Holding JBS ADR as an investment has been a failure and has not returned any positive returns to its shareholders in the past five years having had 1.24% total losses compared to 15% total gains by the Standard & Poor's 500 index (Morningstar data).

Brought by recent political turmoil, JBSÂ ADR has provided 27% total losses so far this year compared to the S&P 500’s 6.12% total gains.

Valuations

JBS is undervalued compared to industry figures. The company had a trailing price-earnings (P/E) ratio of 7.3 times vs. the industry figure of 22.3 times, a price-book (P/B) ratio of 1.07 times vs. 3.3 times and a price-sales (P/S) ratio of 0.16 times vs. 1.87 times (Reuters data).

JBS also had a trailing dividend yield of 0.35% with a 252% payout ratio.

Average 2017 sales and earnings per share indicated forward multiples of 0.13 times and 6.2 times.

JBA SA

JBS SA is headquartered in Brazil and is a food company with more than 60 years of tradition and a global leader in the processing of animal protein. JBS’s operational structure includes beef, pork, lamb, poultry and hides/leather processing facilities in addition to feedlots.

Besides its Food business, JBS also conducts business concerning hygiene and personal care products, collagen, can making, sausage casings, biodiesel, carrier, waste management and recycling.

In 2016, 68% of JBS revenue came from the U.S., followed by 27% from South America and other countries. Also, there are no revenues arising out of transactions with any single customer that represents 5% or more of JBS’s total revenues.

JBS has divided its business in four units: Beef, Chicken, Pork and Others.

Beef

The Beef segment operates slaughter facilities, cold storage and meat processing operations for the production of beef preservatives, fat, feed and derivate products having locations in Brazil, the U.S., Canada, Australia, Argentina, Uruguay and Paraguay.
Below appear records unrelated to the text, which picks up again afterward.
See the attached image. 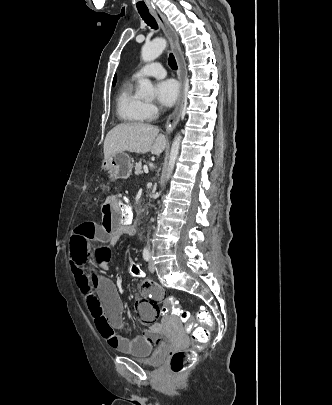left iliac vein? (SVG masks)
<instances>
[{
  "label": "left iliac vein",
  "instance_id": "4c4485c4",
  "mask_svg": "<svg viewBox=\"0 0 332 405\" xmlns=\"http://www.w3.org/2000/svg\"><path fill=\"white\" fill-rule=\"evenodd\" d=\"M148 268H149V271H150V272H154V271H155V265H154V263H153V259H152V258H150Z\"/></svg>",
  "mask_w": 332,
  "mask_h": 405
}]
</instances>
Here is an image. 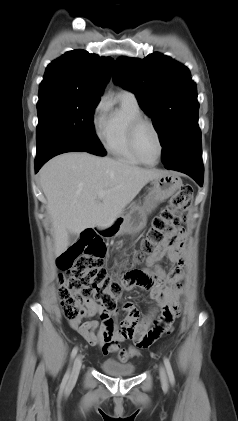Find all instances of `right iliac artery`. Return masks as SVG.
Segmentation results:
<instances>
[{"instance_id":"82829eb1","label":"right iliac artery","mask_w":238,"mask_h":421,"mask_svg":"<svg viewBox=\"0 0 238 421\" xmlns=\"http://www.w3.org/2000/svg\"><path fill=\"white\" fill-rule=\"evenodd\" d=\"M77 352H78V347H74L73 350H72V352H71V359L72 360L76 356ZM69 375H70V369H68L67 372H66V374L64 375V378L62 380V386H65V384L67 383V380L69 378Z\"/></svg>"}]
</instances>
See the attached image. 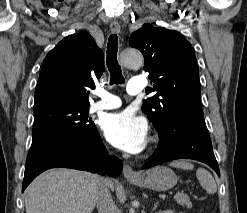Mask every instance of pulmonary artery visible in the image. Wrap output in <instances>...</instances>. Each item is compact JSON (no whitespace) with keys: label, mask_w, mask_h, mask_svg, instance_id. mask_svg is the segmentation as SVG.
Here are the masks:
<instances>
[{"label":"pulmonary artery","mask_w":247,"mask_h":213,"mask_svg":"<svg viewBox=\"0 0 247 213\" xmlns=\"http://www.w3.org/2000/svg\"><path fill=\"white\" fill-rule=\"evenodd\" d=\"M143 81V77H132L127 86V93L129 95L141 93L144 88ZM96 94L100 99L91 105L92 111L116 109L122 104L118 96L109 92L98 90Z\"/></svg>","instance_id":"obj_1"}]
</instances>
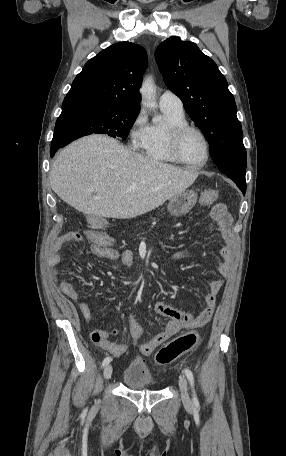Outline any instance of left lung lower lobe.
<instances>
[{
  "instance_id": "obj_1",
  "label": "left lung lower lobe",
  "mask_w": 286,
  "mask_h": 456,
  "mask_svg": "<svg viewBox=\"0 0 286 456\" xmlns=\"http://www.w3.org/2000/svg\"><path fill=\"white\" fill-rule=\"evenodd\" d=\"M218 169L227 175L230 179H232L239 189L245 195L246 192V181H245V173H246V165L240 163H224L218 165Z\"/></svg>"
}]
</instances>
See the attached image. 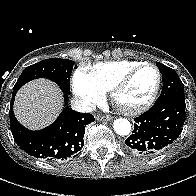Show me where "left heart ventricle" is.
<instances>
[{
    "label": "left heart ventricle",
    "mask_w": 196,
    "mask_h": 196,
    "mask_svg": "<svg viewBox=\"0 0 196 196\" xmlns=\"http://www.w3.org/2000/svg\"><path fill=\"white\" fill-rule=\"evenodd\" d=\"M157 82V73L152 68L140 70L118 96L121 107H132L145 102L152 94Z\"/></svg>",
    "instance_id": "obj_1"
}]
</instances>
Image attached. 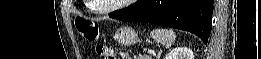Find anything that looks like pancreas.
Here are the masks:
<instances>
[{
	"label": "pancreas",
	"mask_w": 261,
	"mask_h": 59,
	"mask_svg": "<svg viewBox=\"0 0 261 59\" xmlns=\"http://www.w3.org/2000/svg\"><path fill=\"white\" fill-rule=\"evenodd\" d=\"M137 59H152V58L149 55H146V54L141 55L140 54Z\"/></svg>",
	"instance_id": "1"
}]
</instances>
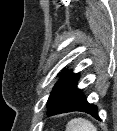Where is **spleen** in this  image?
<instances>
[{
	"label": "spleen",
	"mask_w": 117,
	"mask_h": 131,
	"mask_svg": "<svg viewBox=\"0 0 117 131\" xmlns=\"http://www.w3.org/2000/svg\"><path fill=\"white\" fill-rule=\"evenodd\" d=\"M66 131H97L96 127L84 118H74L68 122Z\"/></svg>",
	"instance_id": "1"
}]
</instances>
In the first quarter sales in the Beef segments fell by 14% to 21.1 billion reals – 56% and largest composition of JBS sales – and delivered an operating margin of 0.4% vs. -2.7% (losses) in the previous year period.

Chicken

The Chicken segment consists of the production and sale of fresh products, chilled as a whole or in pieces, whose operations are located in the U.S., Mexico, the U.K. and Brazil, and sold to restaurant chains, food processors, distributors, supermarkets, wholesale and other retail distributors and also exported to countries in Europe, Asia and other international markets.
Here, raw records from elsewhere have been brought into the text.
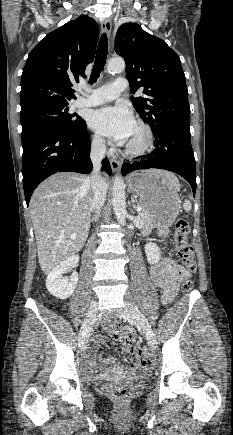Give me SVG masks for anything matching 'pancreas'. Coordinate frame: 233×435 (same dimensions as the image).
I'll list each match as a JSON object with an SVG mask.
<instances>
[{
	"label": "pancreas",
	"instance_id": "cf45deb5",
	"mask_svg": "<svg viewBox=\"0 0 233 435\" xmlns=\"http://www.w3.org/2000/svg\"><path fill=\"white\" fill-rule=\"evenodd\" d=\"M139 206L141 207V211L139 213V217L141 218L143 222V233L148 232L153 227V222L149 213L148 207L143 204L142 202L139 203Z\"/></svg>",
	"mask_w": 233,
	"mask_h": 435
}]
</instances>
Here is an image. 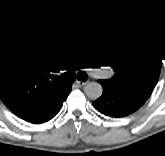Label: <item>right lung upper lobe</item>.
<instances>
[{
  "instance_id": "cb5924a9",
  "label": "right lung upper lobe",
  "mask_w": 165,
  "mask_h": 156,
  "mask_svg": "<svg viewBox=\"0 0 165 156\" xmlns=\"http://www.w3.org/2000/svg\"><path fill=\"white\" fill-rule=\"evenodd\" d=\"M53 58L49 36L43 33L0 46V98L18 117L43 111L68 89L45 75Z\"/></svg>"
}]
</instances>
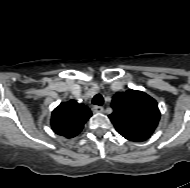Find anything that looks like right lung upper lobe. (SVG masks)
Here are the masks:
<instances>
[{
	"label": "right lung upper lobe",
	"instance_id": "cb5924a9",
	"mask_svg": "<svg viewBox=\"0 0 190 188\" xmlns=\"http://www.w3.org/2000/svg\"><path fill=\"white\" fill-rule=\"evenodd\" d=\"M92 116L90 109L75 100L60 103L51 116L53 131L66 138L77 136L83 129L86 121Z\"/></svg>",
	"mask_w": 190,
	"mask_h": 188
}]
</instances>
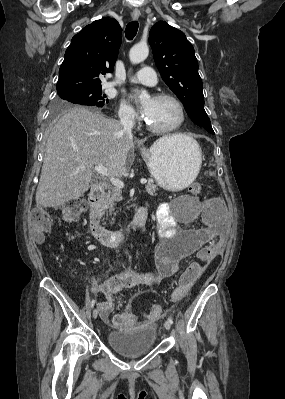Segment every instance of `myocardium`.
<instances>
[{
    "label": "myocardium",
    "instance_id": "obj_1",
    "mask_svg": "<svg viewBox=\"0 0 285 399\" xmlns=\"http://www.w3.org/2000/svg\"><path fill=\"white\" fill-rule=\"evenodd\" d=\"M154 100H171L173 101L180 110V114H181V118L179 120V122L171 127H167V128H158L155 127L154 125H152L146 118H145V125L146 127L155 133H160V134H166V133H171L174 132L176 130H178L184 123L185 119H186V111H185V107L183 105V103L181 102L180 99H178L176 96L171 95V94H167V93H160L157 94L154 98Z\"/></svg>",
    "mask_w": 285,
    "mask_h": 399
}]
</instances>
In the first quarter sales in the Chicken segment fell by 17.9% to 9.4 billion reals (25% of total sales) and delivered an operating margin of 5.2% vs. 8.3% in first-quarter 2016.

Pork

The Pork segment operations consist of slaughter facilities, processing, cold storage of pork meat, deliveries of fresh meat and the manufacturing of products and subproducts derived from pork meat. Production facilities are in Brazil and the U.S., with sales to the U.S. domestic market as well as foreign markets. The products also include case ready fresh meat.

In the first quarter sales in the Pork segment fell by 7.7% to 4.8 billion reals (13% of total sales) and an operating margin of 9.7% vs. 5.5% in first-quarter 2016.

Others

In the first quarter sales from Others fell by 15.2% to 2.35 billion reals and operating margin of 2% vs. 14.5% in the same period last year.

Sales and profit averages

Overall, JBS had a three-year sales growth average of 22.4%, a profit decline average of 26% and a profit margin average of 1.6% (Morningstar data).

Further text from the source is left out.